まあ、たいていの人は、そもそもアルバニアってどこ?である。ローマ好きということもあって自分はたまたま知っていたが、正確に場所を言えと言われたら答えられない程度であった。そのうえ時々アルメニアと間違うこともあって、あやふやな知識でしかなかったことは告白しておかなければならない。おそらくは、普通の人には知っている方が珍しいというレベルの国に違いない。国旗は意外に有名である。赤地に黒の双頭の鷲が描かれ、仮面ライダーのショッカーか?なんて話題になることがある。アルバニアの正式国名は、レプブリカ・エ・シュチパリサ(覚えられないのでWikiで調べた)で、アルバニアという言葉がないのもややこしいが、シュチパリサは鷲という意味だそうだ。
オスマントルコの支配下であったり、無政府状態になったり、ナチスドイツに占領されたりと波乱の歴史であるが、第二次世界大戦でナチスから解放したのがソビエト連邦だったこともあり、戦後は共産主義国となった。民主化は1992年、NATO加盟は2009年だが、まだEUには加盟できていない。イタリアとの貿易などで近い関係を築き、若者はEUで学んでいるものもいるが、未だEU各国どころか世界的に見ても貧しい国だとアルバニアの方が話していた。訪ねてみると非常に美しい国である。
この写真の場所には橋がない。向こう側に渡るには、はしけを使う。車も乗せられる立派なはしけである。ワイヤーで引かれるはしけは、さほど交通量がないからなのか見ている間は動いていなかったが、そうしたあたりもまだ発展途上の経済を感じさせる。写真の左側には立派な国立公園があり、ローマ皇帝の別荘の遺構が保全されている。立派な円形劇場や入浴施設などおおよそローマをイメージする全てが揃っている巨大な別荘である。聞けば、観光業については、徐々に主要産業となりつつあるようである。
Tanuさんはアルバニアにも行かれたことがあるのですね!面白い!それに、Tanuさんはローマ好きで歴史にもお詳しい。本や音楽にも、、、だから、常に色んなことが頭の中をぐるぐると回っていてアイデアも溢れてくるのでしょうね♪ と、想像しています!
知り合いが、今月の終わりから3週間半かけてバルカン半島をトレッキングします。それこそ、モンテネグロ、アルバニア、コソボのあたりです。一体どんな風土なのでしょう。想像もつかない場所を歩いて回ることほどワクワクすることはないですよね!
アルバニアやモンテネグロなどのバルカン半島の国々は、それこそギリシャ文明からローマ時代に遡る歴史ある美しいところです。光きらめく水と緑、時の流れが止まった史跡。想像以上です。トレキングはきっと素晴らしいはずです。

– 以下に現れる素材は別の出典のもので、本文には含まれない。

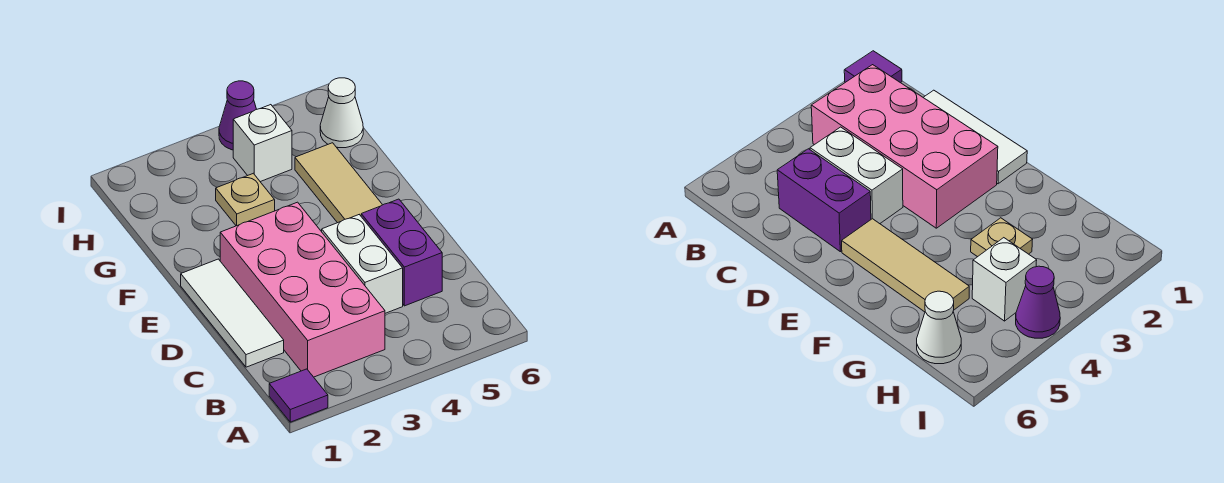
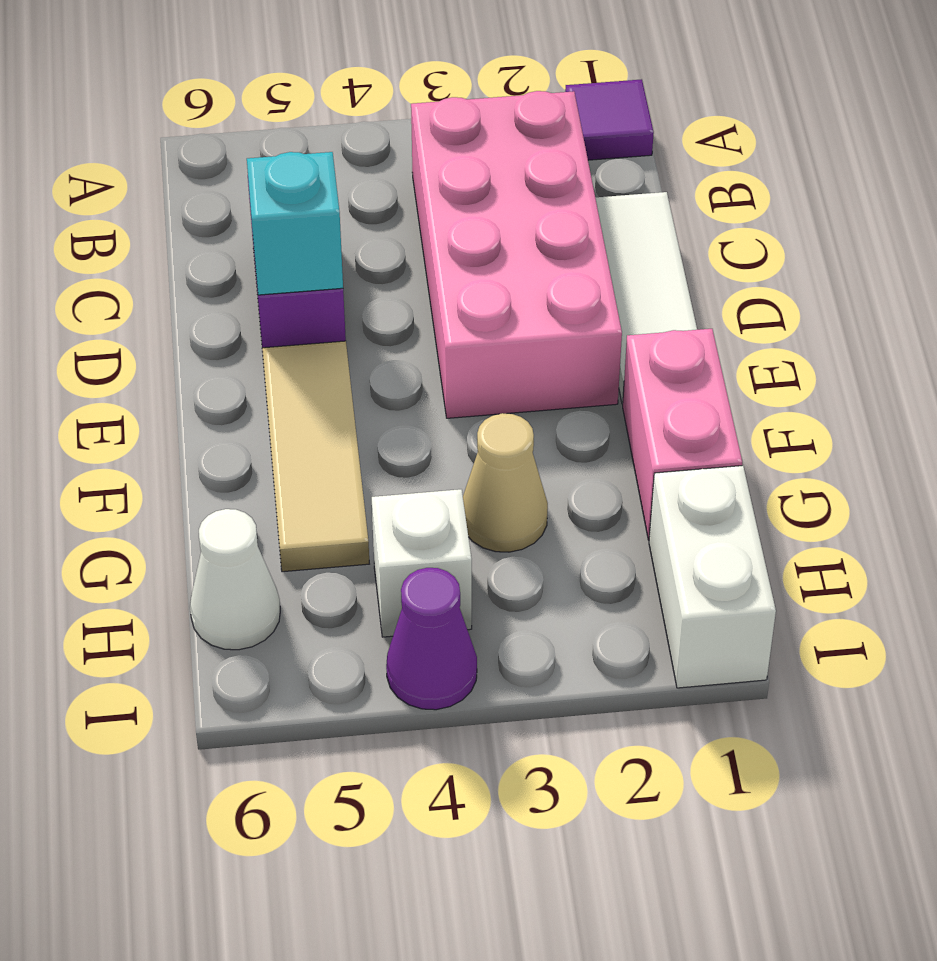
white brick C4:D4 level 1 -> white brick H1:I1 level 1
none -> cyan brick D5 level 2
none -> pink brick F1:G1 level 1
tan plate G3 level 1 -> tan cone G3 level 1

でも、ほんの数十年前までは銃弾が飛び交っていた場所もあります。美しい城壁にも弾痕が残っていたりします。国はまだまだ貧しく、建設中の柱がむき出しの家がたくさんあるのは、税金を払わないための抵抗だそうです(未完成の家には課税されない)。観光客は、お金を落としてくれる金持ちなのです。
知人はレンタカーでバルカン半島に入ったら、カーナビが真っ白になって困ったことがあると言っていました。紙の地図に切り替えて、予約しておいたホテルの場所を街で聞いたら全然違う場所だったとか。
だから世界は面白いなんて言っていられません。まだあまり知られていない美しいバルカン半島と生活の現実。その両方を感じるのが旅なのでしょうね。